The document.currentScript property returns the <script> element whose script is currently being processed. Best position will be beforebegin — new HTML will be inserted before <script> itself. To match document.write's native behavior, one would position the text afterend, but then the nodes from consecutive calls to the function aren't placed in the same order as you called them (like document.write does), but in reverse. The order in which your HTML appears is probably more important than where they're place relative to the <script> tag, hence the use of beforebegin.
document.currentScript.insertAdjacentHTML(
'beforebegin',
'This is a document.write alternative'
)
As a recommended alternative to document.write you could use DOM manipulation to directly query and add node elements to the DOM.
Just dropping a note here to say that, although using document.write is highly frowned upon due to performance concerns (synchronous DOM injection and evaluation), there is also no actual 1:1 alternative if you are using document.write to inject script tags on demand.
There are a lot of great ways to avoid having to do this (e.g. script loaders like RequireJS that manage your dependency chains) but they are more invasive and so are best used throughout the site/application.
I fail to see the problem with document.write. If you are using it before the onload event fires, as you presumably are, to build elements from structured data for instance, it is the appropriate tool to use. There is no performance advantage to using insertAdjacentHTML or explicitly adding nodes to the DOM after it has been built. I just tested it three different ways with an old script I once used to schedule incoming modem calls for a 24/7 service on a bank of 4 modems.
By the time it is finished this script creates over 3000 DOM nodes, mostly table cells. On a 7 year old PC running Firefox on Vista, this little exercise takes less than 2 seconds using document.write from a local 12kb source file and three 1px GIFs which are re-used about 2000 times. The page just pops into existence fully formed, ready to handle events.
Using insertAdjacentHTML is not a direct substitute as the browser closes tags which the script requires remain open, and takes twice as long to ultimately create a mangled page. Writing all the pieces to a string and then passing it to insertAdjacentHTML takes even longer, but at least you get the page as designed. Other options (like manually re-building the DOM one node at a time) are so ridiculous that I'm not even going there.
Sometimes document.write is the thing to use. The fact that it is one of the oldest methods in JavaScript is not a point against it, but a point in its favor - it is highly optimized code which does exactly what it was intended to do and has been doing since its inception.
It's nice to know that there are alternative post-load methods available, but it must be understood that these are intended for a different purpose entirely; namely modifying the DOM after it has been created and memory allocated to it.

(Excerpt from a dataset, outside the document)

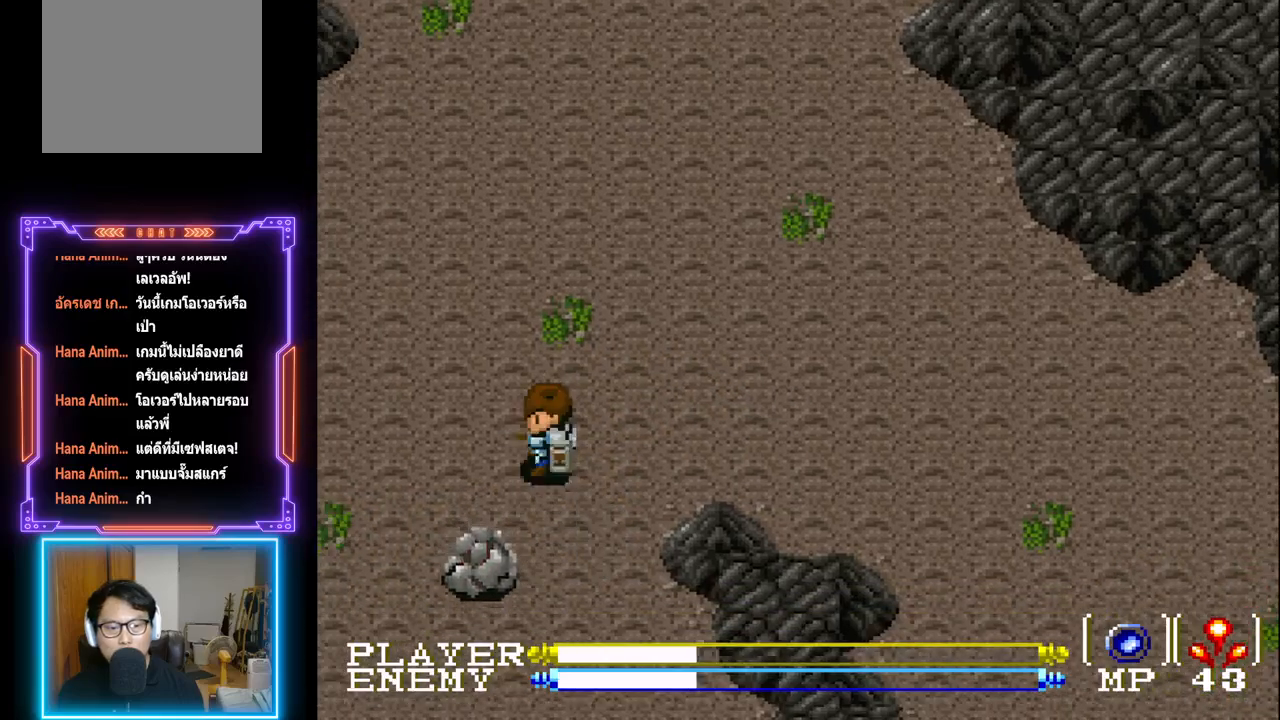
{"buttons": ["CROSS"], "left_stick": "center", "events": [[133, "DPAD_LEFT", "down"], [183, "DPAD_DOWN", "down"], [200, "DPAD_LEFT", "up"], [250, "CROSS", "down"], [317, "DPAD_DOWN", "up"], [350, "CROSS", "up"], [400, "CROSS", "down"]]}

It is inherently more resource-intensive to use these methods if your script is intended to write the HTML from which the browser creates the DOM in the first place.
Just write it and let the browser and interpreter do the work. That's what they are there for.
PS: I just tested using an onload param in the body tag and even at this point the document is still open and document.write() functions as intended. Also, there is no perceivable performance difference between the various methods in the latest version of Firefox. Of course there is a ton of caching probably going on somewhere in the hardware/software stack, but that's the point really - let the machine do the work. It may make a difference on a cheap smartphone though. Cheers!
The question depends on what you are actually trying to do.
Usually, instead of doing document.write you can use someElement.innerHTML or better, document.createElement with an someElement.appendChild.
You can also consider using a library like jQuery and using the modification functions in there: http://api.jquery.com/category/manipulation/
This is probably the most correct, direct replacement: insertAdjacentHTML.
Try to use getElementById() or getElementsByName() to access a specific element and then to use innerHTML property:
<html>
<body>
<div id="myDiv1"></div>
<div id="myDiv2"></div>
</body>
<script type="text/javascript">
var myDiv1 = document.getElementById("myDiv1");
var myDiv2 = document.getElementById("myDiv2");
myDiv1.innerHTML = "<b>Content of 1st DIV</b>";
myDiv2.innerHTML = "<i>Content of second DIV element</i>";
</script>
</html>
Use
var documentwrite =(value, method="", display="")=>{
switch(display) {
case "block":
var x = document.createElement("p");
break;
case "inline":
var x = document.createElement("span");
break;
default:
var x = document.createElement("p");
}
var t = document.createTextNode(value);
x.appendChild(t);
if(method==""){
document.body.appendChild(x);
}
else{
document.querySelector(method).appendChild(x);
}
}
and call the function based on your requirement as below
documentwrite("My sample text"); //print value inside body
documentwrite("My sample text inside id", "#demoid", "block"); // print value inside id and display block
documentwrite("My sample text inside class", ".democlass","inline"); // print value inside class and and display inline
I'm not sure if this will work exactly, but I thought of
var docwrite = function(doc) {
document.write(doc);
};
This solved the problem with the error messages for me.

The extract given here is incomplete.